Monster lauern unter der tosenden See …

Als der Straßenjunge Del sich auf einem Handelsschiff ver­steckt, hat er Angst, ent­deckt zu wer­den und denkt nicht an Meeres­un­ge­heuer. Doch als ein Kra­ken das Schiff an­greift, wird Del über Bord ge­wor­fen und fin­det sich auf einer ein­samen Insel wie­der – als einer von drei Über­le­ben­den. Eine Ret­tung ist un­mög­lich, denn der Kra­ken lau­ert immer noch in den um­lie­gen­den Ge­wäs­sern und sucht ver­zwei­felt nach den Drachen­eiern, die einer der Über­le­ben­den bei sich trägt.

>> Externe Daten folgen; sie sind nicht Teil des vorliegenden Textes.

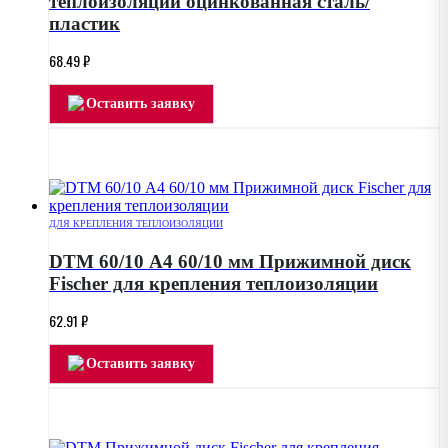
теплоизоляции оцинкованная сталь/
пластик
68.49
₽
Оставить заявку
ДЛЯ КРЕПЛЕНИЯ ТЕПЛОИЗОЛЯЦИИ
DTM 60/10 А4 60/10 мм Прижимной диск
Fischer для крепления теплоизоляции
62.91
₽
Оставить заявку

Del, die wohlhabende Kaufmannstochter Etenia und der ehe­malige Drachen­reiter Lathan müs­sen einen Weg von der Insel fin­den, bevor der Kra­ken sie ver­nich­tet. Bis dahin hatte Del immer nur Ge­rüchte über Drachen­rei­ter ge­hört und diese für Myt­hen ge­hal­ten, aber jetzt sind die Drachen­eier ihre ein­zige Hoff­nung. Doch Del hat nach Jah­ren auf der Straße ge­lernt, nur sich selbst und sonst nie­man­dem zu ver­trauen – wie soll er sich also mit einem Drachen ver­bin­den?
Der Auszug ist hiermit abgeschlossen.